Es gibt Leckereien, die ich oder besser gesagt wir hier zuhause wirklich lieben. Und sie nach zu backen/kochen ist gar nicht unbedingt das Problem. Aber vieles schmeckt dann am Ende nicht so toll, wie wir es zB. von unserem Lieblings Bäcker oder dem Imbiss/Restaurant kennen. Dann ist allgemeine Enttäuschung in den Gesichtern zu lesen. Und vor allem ist die ganze Arbeit umsonst gewesen.  Dann gibt es auch Rezepte, die ich wegen anderer Widrigkeiten zB. dem Geruch nicht so gerne selber mache, oder auch grundsätzlich versuche zu meiden. Denn, noch Stunden nach der Zubereitung den Geruch in der Wohnung zu haben, trotz geöffnetem Fenster, finde ich schon verdammt lästig. Daher gibt es auch Bratfisch für den Sohnemann nur bei Oma, lach.
Und ja, auch frittiertes finde ich geruchstechnisch einfach nicht so doll. Deswegen gibt es, wie meine leckeren Quarkbällchen heute, nur wenn ich sie für den Blog haben möchte muss. (lach)Dabei sind sie so simple und einfach hergestellt und zubereitet, und schmecken sogar noch nach drei Tagen super fluffig und lecker. Das Rezept ist großartig. Sie schmecken wirklich wie gekauft vom Bäcker, und ich glaube ich kenne kein Kind, und auch keinen Erwachsenen, der keine Quarkbällchen mag. Ich habe mich für die kleinere, runde Variante entschieden. Aber natürlich könnt ihr sie auch Tropfenförmig oder ganz Freestyle frittieren. Das macht dem Geschmack nichts.
Achtet nur unbedingt darauf, das dass Öl nicht zu heiß ist! Denn sonst verbrennen sie euch sehr schnell und das Öl wäre auch nicht mehr zu gebrauchen.
Ihr benötigt keine Friteuse, die habe ich auch nicht! Ein mittelgroßer, tiefer Topf und ein Holzstäbchen reichen aus. Mehr dazu in der Anleitung.

Zutatenliste

500 g Magerquark
160 g Zucker
1 TL Vanille Extrakt
1 TL Zitronenschalen Aroma
4 Eier (M)
1 P. Backpulver
450 g gesiebtes Weizenmehl
50 g Speisestärke

1 Liter Sonnenblumenöl

200 g Zucker
1 Messerspitze Zimtpulver
1 P. Vanillezucker

Zubereitung

1. Das Mehl mit dem Backpulver, dem Zitronenschalenaroma und der Speisestärke vermischen. Den Quark mit den Eiern, dem Zucker und der Vanille gut miteinander verrühren. Mit den Knethaken der Küchenmaschine/Handmixer die trockenen Zutaten dazugeben und zu einem klebrigen, zähen Teig kneten.

2. Das Öl in einen mittelgroßen, tiefen Topf füllen und auf hoher Stufe auf dem Herd erhitzen.

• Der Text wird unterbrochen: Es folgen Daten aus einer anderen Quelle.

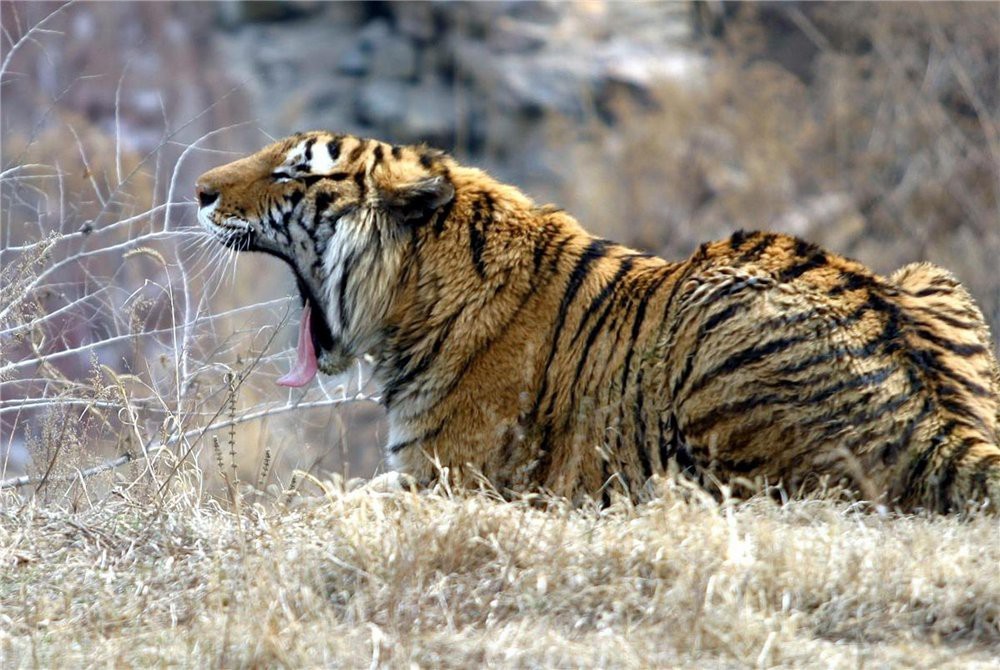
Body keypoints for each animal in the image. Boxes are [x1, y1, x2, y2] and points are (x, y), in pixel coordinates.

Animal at [196, 131, 1000, 513]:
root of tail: (940, 420)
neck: (411, 298)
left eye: (293, 172)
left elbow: (327, 497)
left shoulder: (448, 479)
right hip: (929, 274)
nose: (200, 190)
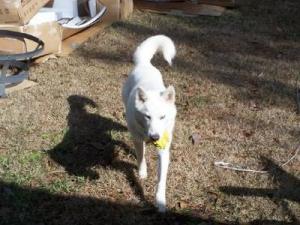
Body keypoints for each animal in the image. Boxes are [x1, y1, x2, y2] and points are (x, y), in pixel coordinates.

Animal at [123, 34, 177, 211]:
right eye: (147, 117)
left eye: (162, 117)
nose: (155, 137)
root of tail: (144, 63)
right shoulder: (137, 139)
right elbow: (141, 157)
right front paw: (142, 173)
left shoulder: (164, 150)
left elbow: (161, 180)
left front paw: (160, 202)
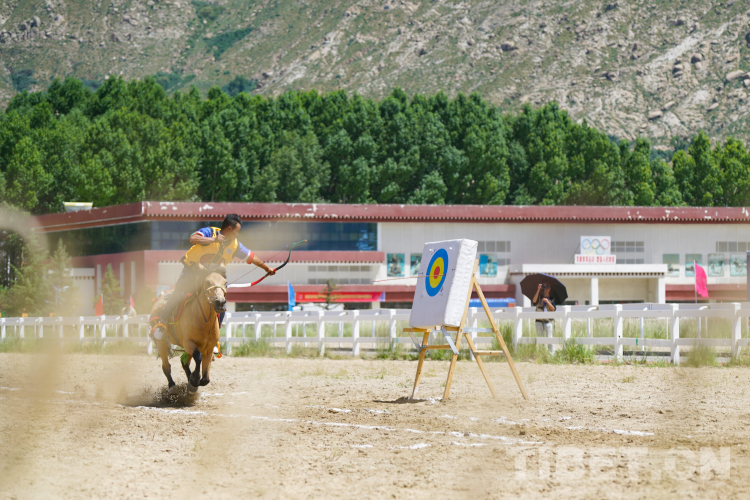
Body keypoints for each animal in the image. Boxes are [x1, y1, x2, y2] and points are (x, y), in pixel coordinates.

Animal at [155, 264, 227, 395]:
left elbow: (206, 378)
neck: (204, 322)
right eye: (207, 282)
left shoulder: (209, 348)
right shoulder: (188, 343)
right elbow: (198, 357)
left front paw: (193, 381)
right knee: (166, 366)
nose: (220, 302)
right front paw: (194, 380)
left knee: (184, 363)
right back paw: (172, 386)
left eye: (225, 282)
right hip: (161, 342)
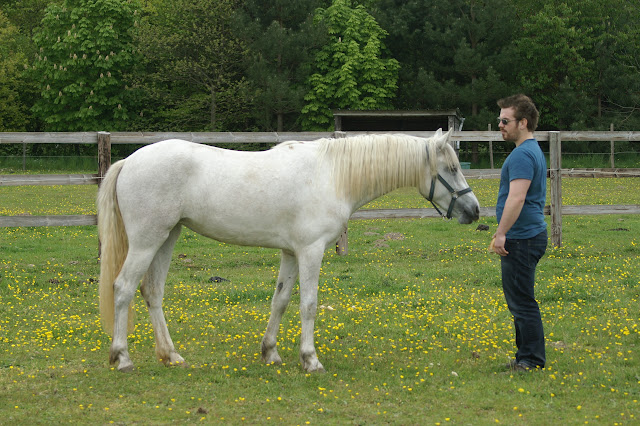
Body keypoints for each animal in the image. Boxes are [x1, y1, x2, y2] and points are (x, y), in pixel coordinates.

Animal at [99, 130, 480, 372]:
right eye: (451, 168)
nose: (474, 211)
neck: (333, 175)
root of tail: (128, 161)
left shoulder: (291, 252)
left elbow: (280, 300)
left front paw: (270, 352)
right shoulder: (311, 251)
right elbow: (308, 304)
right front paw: (310, 359)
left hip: (167, 237)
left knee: (153, 292)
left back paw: (171, 355)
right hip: (147, 240)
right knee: (123, 288)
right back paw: (122, 358)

Wenn ihr ein Schaschlik Spieß hineinhaltet, und an diesem kleinen Bläschen emporsteigen, hat das Öl die perfekte Hitze. Dreht den Herd nun auf mittlere Leitung zurück.

3. Nehmt etwa einen Esslöffel Teig ab, form diesen in leicht angefeuchteten Händen (nicht zu nass sonst spritzt das Öl zu sehr!) zu runden Bällchen. Ihr könnt auch zwei Esslöffel nehmen und den Teig so direkt in das Öl portionieren. Dann werden die Bällchen allerdings nicht kugelrund! Vorsichtig an das Öl gleiten lassen und gold-braun frittieren.
-> gebt nicht mehr wie maximal vier Bällchen auf einmal in den Topf, sonst kühlt das Öl zu schnell ab!
–>> die Bällchen haben als lustigen Funfackt, das sie sich, sowie sie von der ersten Seite fertig sind, von selbst umdrehen! Also warte solange ab und beobachtet das die zweite Seite nicht zu dunkel wird.

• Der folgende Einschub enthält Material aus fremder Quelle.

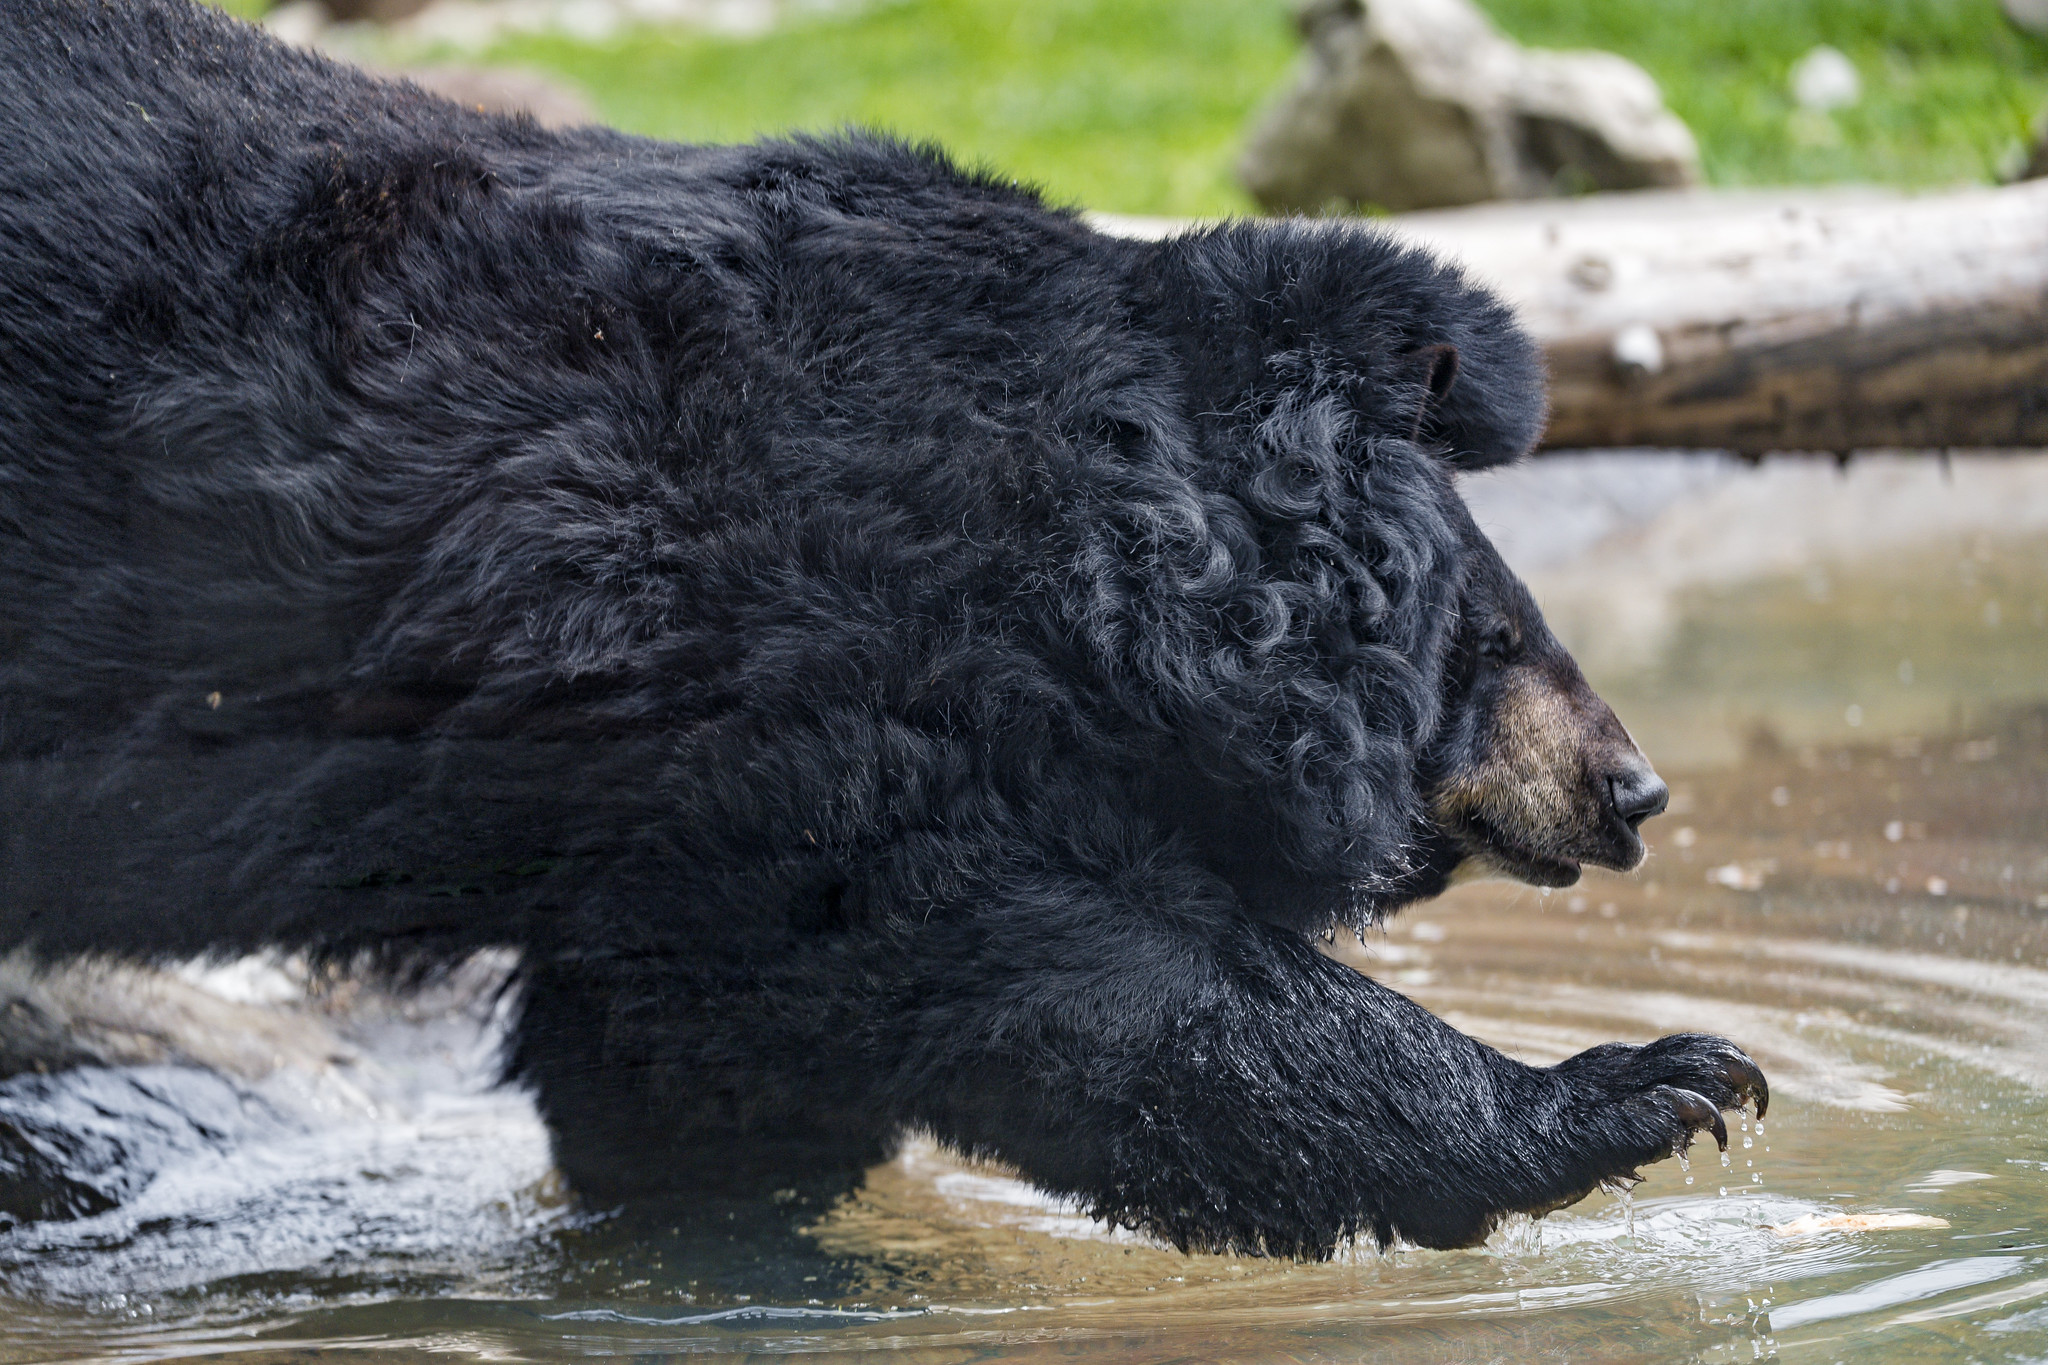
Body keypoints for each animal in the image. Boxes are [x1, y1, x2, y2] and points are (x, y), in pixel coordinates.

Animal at [4, 0, 1761, 1260]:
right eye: (1502, 635)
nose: (1635, 790)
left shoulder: (662, 807)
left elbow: (674, 1052)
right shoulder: (811, 680)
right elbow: (1094, 987)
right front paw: (1657, 1086)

Bevor ihr die nächste Runde in das Öl kommt, dieses etwa 30 Sekunden wieder aufheizen lassen.

4. Herausnehmen und auf Küchenkrepp kurz abtropfen lassen. Zucker, Zimt und Vanille Zucker mischen und die abgetropften Bällchen rundherum darin wälzen. Fertig sind die Quark-Bällchen.